What we’ve learned since the Warrnambool fire
Posted on June 4, 2014
3 min read
In March 2013, I published the details into my investigation of the fire at the Warrnambool exchange. For almost six months my professional and personal life was consumed trying to determine not only the cause of the fire but also what we could learn from this experience.
My report made a number of recommendations to protect our customer’s services and our network as well as minimise the chance of such an event ever happening again. I also looked at measures to help us recover more quickly should a similar exchange ever be damaged to the same extent.
Of all the things that we have learned since the fire, one of the biggest surprises actually came after we had restored the Warrnambool Exchange to full working order. In the months following the restoration we noticed a significant drop in the consumption of power at the site which was something that we had not been expecting.
While we were able to consolidate our equipment into fewer rooms leading to a reduction in our requirements for air conditioning, it was the removal of the obsolete and redundant equipment from our network that made the biggest difference.
As a result of this revelation, a number of projects have sprung up across the company as we completely re-think how we power-down redundant equipment.

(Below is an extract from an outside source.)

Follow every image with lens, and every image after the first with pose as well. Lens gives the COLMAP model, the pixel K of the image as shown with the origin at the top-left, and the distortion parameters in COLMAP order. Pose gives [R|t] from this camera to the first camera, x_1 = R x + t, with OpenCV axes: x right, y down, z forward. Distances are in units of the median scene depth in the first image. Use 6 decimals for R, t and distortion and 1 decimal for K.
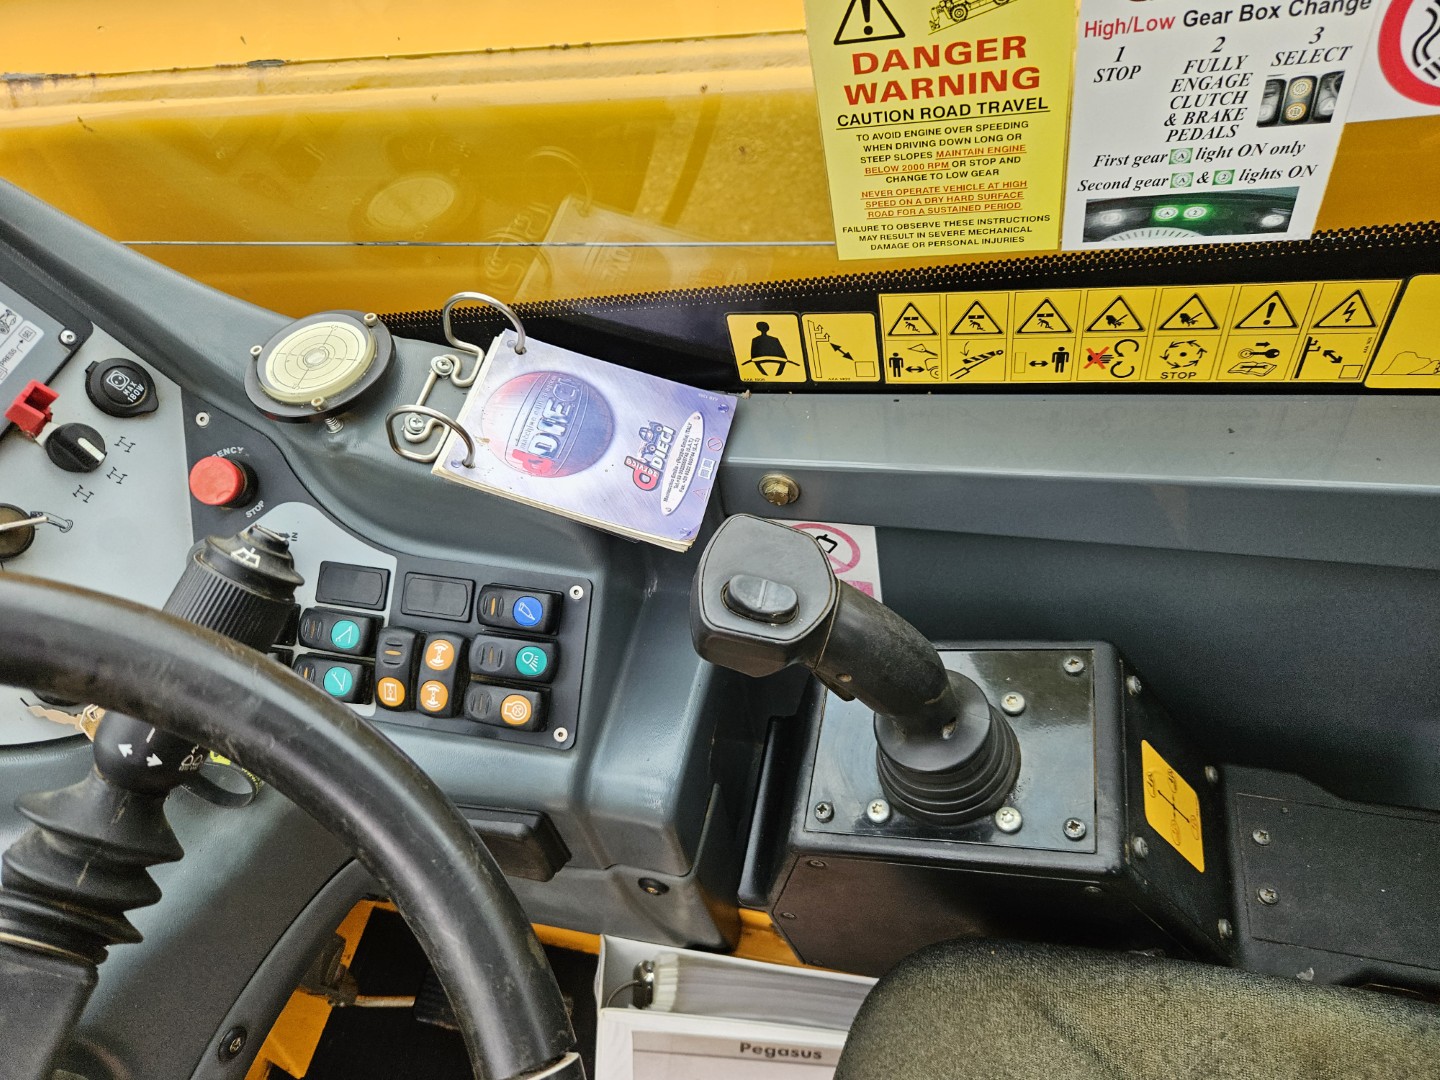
lens RADIAL K [[951.3, 0, 715.1], [0, 951.3, 546.1], [0, 0, 1]] dist [0.082938, -0.076784]
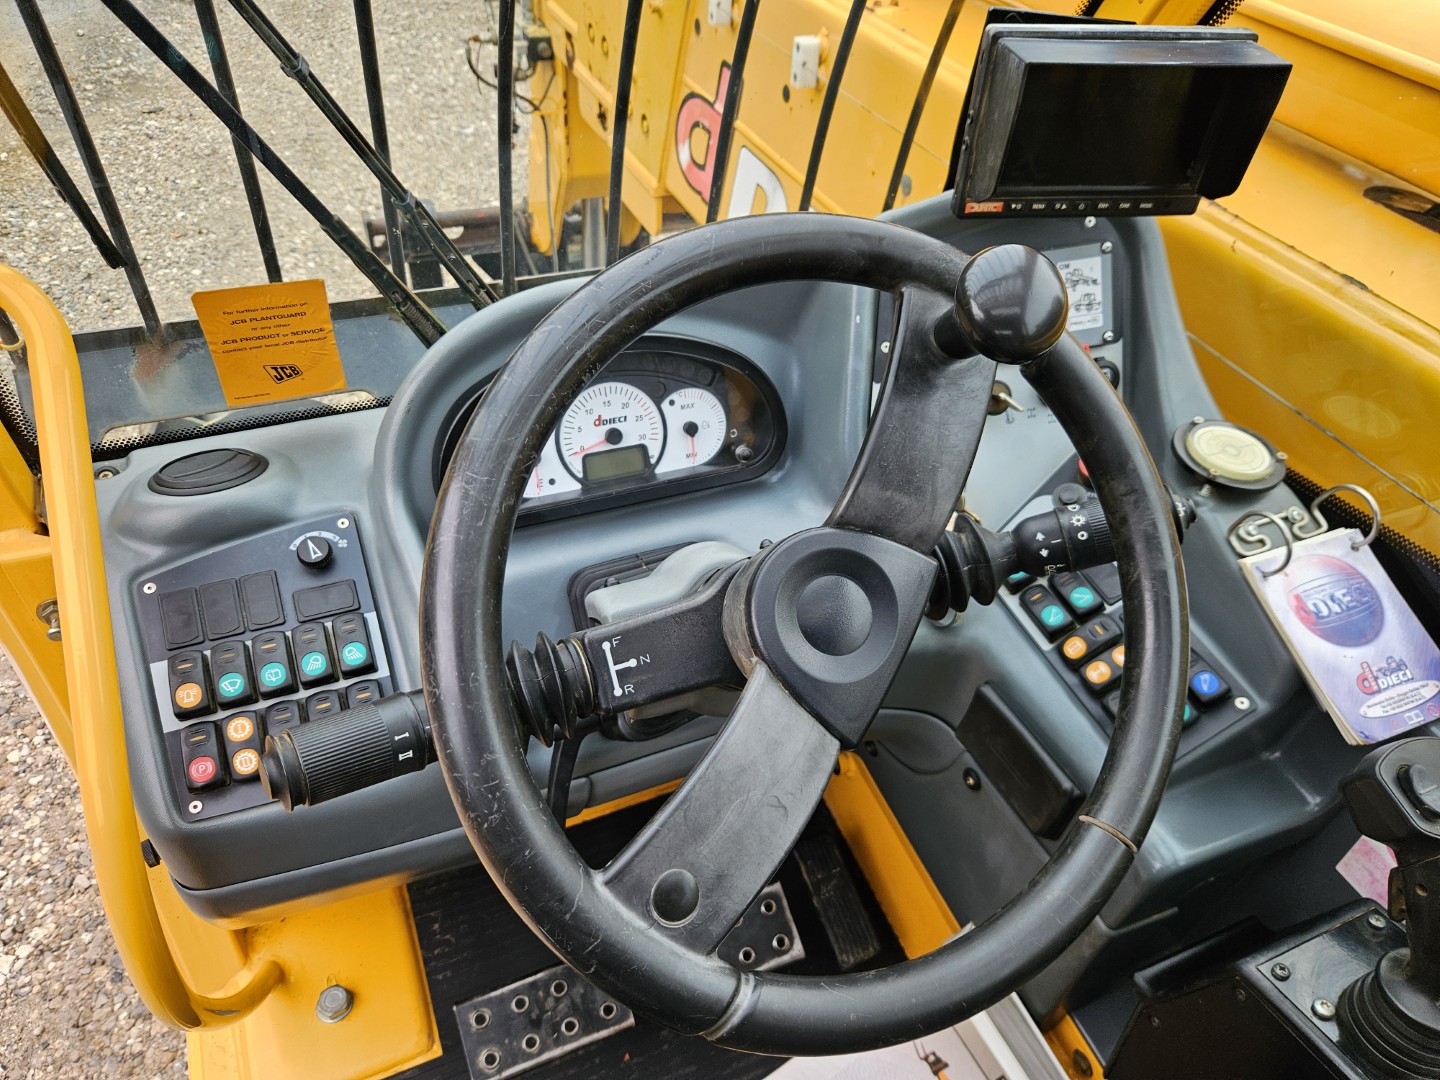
lens RADIAL K [[1012.7, 0, 720.4], [0, 1012.7, 570.3], [0, 0, 1]] dist [0.031205, -0.003461]
pose [[0.574120, 0.698031, -0.427947, -0.086516], [-0.749978, 0.658041, 0.067196, 0.364508], [0.328512, 0.282372, 0.901302, -0.505808]]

Not only is our power consumption being reduced, but by removing unnecessary equipment we are also minimising the risk of electrical faults and fires. The equipment is left in situ for spare parts which improves the availability and accessibility to spare parts in our exchanges.

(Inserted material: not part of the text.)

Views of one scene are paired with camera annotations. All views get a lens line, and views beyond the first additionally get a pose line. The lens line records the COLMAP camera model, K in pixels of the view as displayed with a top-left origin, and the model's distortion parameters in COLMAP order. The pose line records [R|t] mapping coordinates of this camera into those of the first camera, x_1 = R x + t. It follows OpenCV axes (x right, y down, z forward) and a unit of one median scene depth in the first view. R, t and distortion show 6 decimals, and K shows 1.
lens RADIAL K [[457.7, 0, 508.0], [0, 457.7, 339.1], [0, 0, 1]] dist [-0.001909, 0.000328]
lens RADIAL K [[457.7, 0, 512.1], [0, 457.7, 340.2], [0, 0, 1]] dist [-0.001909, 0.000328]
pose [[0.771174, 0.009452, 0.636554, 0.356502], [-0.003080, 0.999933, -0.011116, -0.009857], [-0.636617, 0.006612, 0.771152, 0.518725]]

We also reviewed our fleet of Mobile Exchange on Wheels (MEoWs) and Cells on Wheels (CoWs) which has led to adding two new units to the fleet. A State Mobilenet Radio Cell on Wheels (SMR COW) and, what we are affectionately calling, a ’Big Cat’ MEoW.
The Big Cat MEoW will be the largest MEoW in Telstra’s fleet. It will be able to provide 2000 PSTN lines, 768 ADSL2 lines and three sectors of 3G850/LTE1800 mobile coverage and include room for further technology expansion. Both units are expected to be completed and ready to deploy by 30 June 2014.
With a number of other recommendations now incorporated into Telstra’s normal business processes, I’m pleased to say that we have already completed approximately half of my recommendations and we are well on track to complete the remainder. A summary of our progress is available on the About Telstra website.
While we would have preferred the fire at Warrnambool not to have occurred, the lessons we’ve learned will stand us in good stead for the future.